The accelerating speed of business and increasing volumes of data are changing the nature of finance, writes Matthew Kibby, vice president for Sage Enterprise Africa & Middle East. To keep up, Chief Financial Officers (CFOs) need to embrace their role as ‘economic guardians’, the person who is there to provide insight, direction and measurement of business outcomes in a world of fierce competition and evolving customer demands
The finance function’s profile and role within the enterprise is shifting, with CFOs coming out of the back office into the front lines of the business.
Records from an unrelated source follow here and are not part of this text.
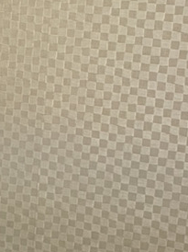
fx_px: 827
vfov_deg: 17.3
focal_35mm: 114
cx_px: -14
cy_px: 116
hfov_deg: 12.8
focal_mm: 4.2
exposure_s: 1/50
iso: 320
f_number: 1.6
Rather than simply watching the numbers and running the financial reports, CFOs are now expected to work closely with business stakeholders to understand how the organisation should use its resources to meet customers’ needs.
What’s more, the CFO increasingly needs to provide support to other members of the C-suite in strategic decision-making – not just with the numbers, but also with HR, technology, operations and more. With the flow of data at their fingertips, CFOs have insight into business performance and the levers every other function can use to improve outcomes.
Digital champion
With most enterprises investing in digital transformation, there is also an emerging and often overlooked role for the CFO as a digital champion. The CFO can help support the transition to the digital world by ensuring that the speed and size of the organisation’s investments are sustainable and that the expected outcomes are realistic.
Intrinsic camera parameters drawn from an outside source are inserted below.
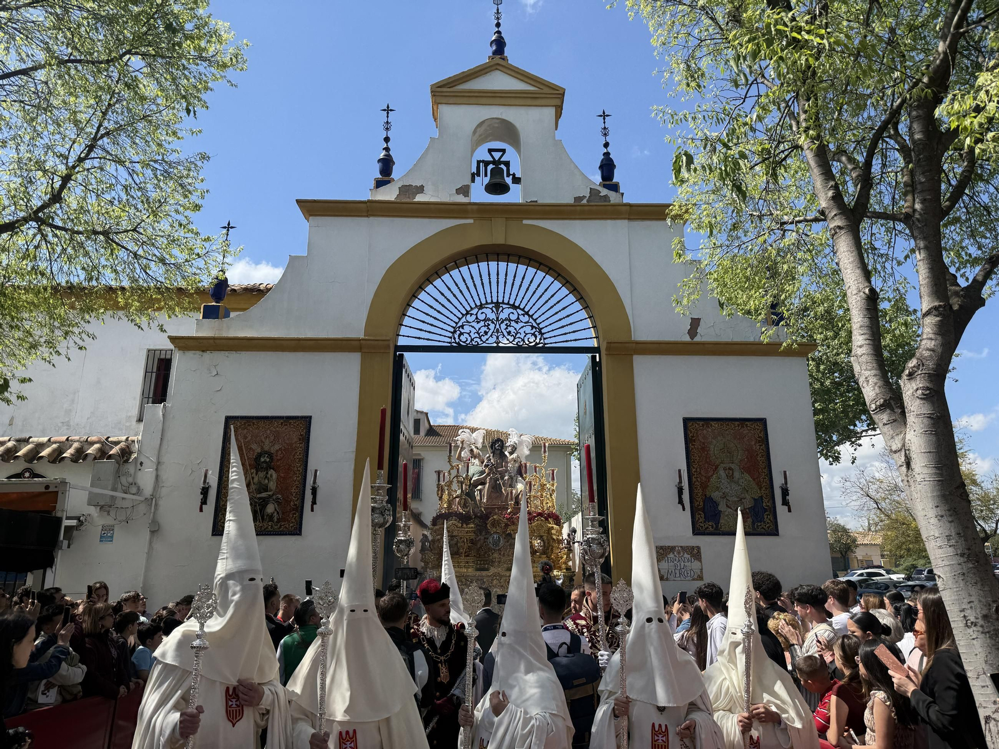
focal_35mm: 24
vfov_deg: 56.8
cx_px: 500
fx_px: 693
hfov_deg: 71.6
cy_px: 374
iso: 80
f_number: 1.78
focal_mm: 6.76
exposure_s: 1/3425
CFOs, for example, have the data at their fingertips to help assess whether digital projects from enterprise applications to artificial intelligence and the cloud will deliver returns to justify proposed investment. They can help translate metrics such as customer acquisition or productivity targets into financial outcomes.
For CFOs to take up these roles, they will need to ensure they have the data and tools to streamline the way they work. Although CFOs are in a great position to initiate and drive change, that won’t necessarily happen if they are time-poor or sidelined by other parts of the business, which might not understand how much positive input finance can provide.
Beyond compliance
What’s more, with regulatory compliance demands growing, CFOs can easily find too much of their time soaked up by statutory reporting requirements. This is why they need access to tools that enable them to automate statutory reporting and generating financial statements. It will help to free up their time to focus on other areas where they can add value.
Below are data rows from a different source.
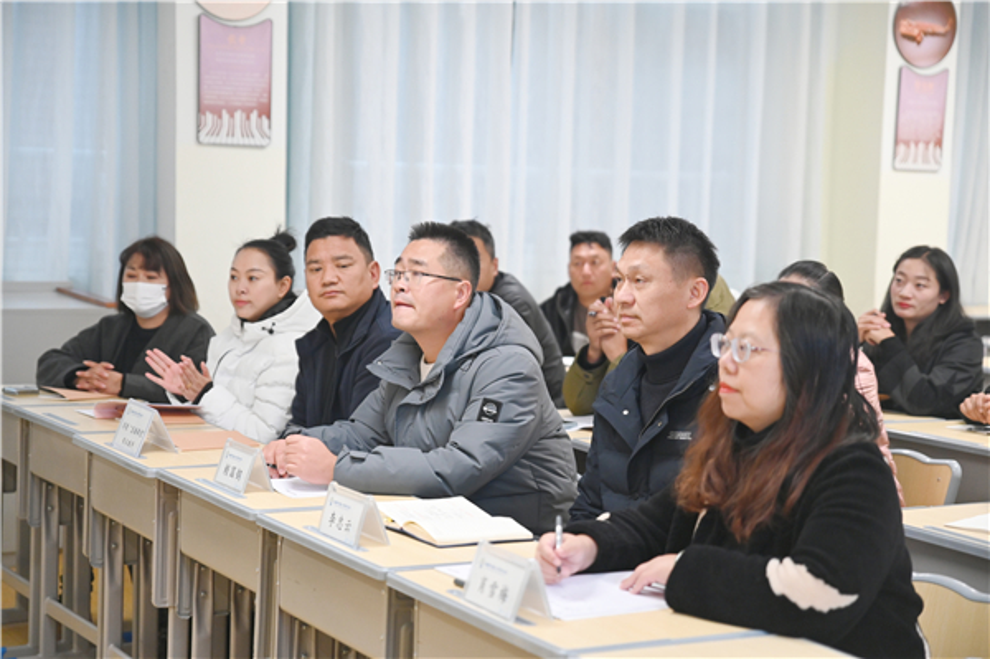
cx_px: 495
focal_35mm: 70
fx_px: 1923
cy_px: 330
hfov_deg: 28.9
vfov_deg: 19.4
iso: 2200
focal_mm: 70
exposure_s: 1/250
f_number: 2.8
As part of digital transformation, the CFO should be looking for business solutions that can automate repetitive tasks and provide fast and easy access to real-time financial data. As well as ensuring compliance, these tools must allow them better access to financial and operational data, with automated alerts and capabilities such as scenario planning.
From startups to large businesses, cloud and software-as-a-service (SaaS) technology empowers business leaders like the CFO to drive change in a way that simply wasn’t possible before. These solutions enable them to modernise processes and systems at lower risk and cost, putting the information they need in their hands wherever they are.
Through data, the CFO can support the CEO to ensure strategies make sense and investment is put in the right places. In these challenging economic times, that’s more important than ever.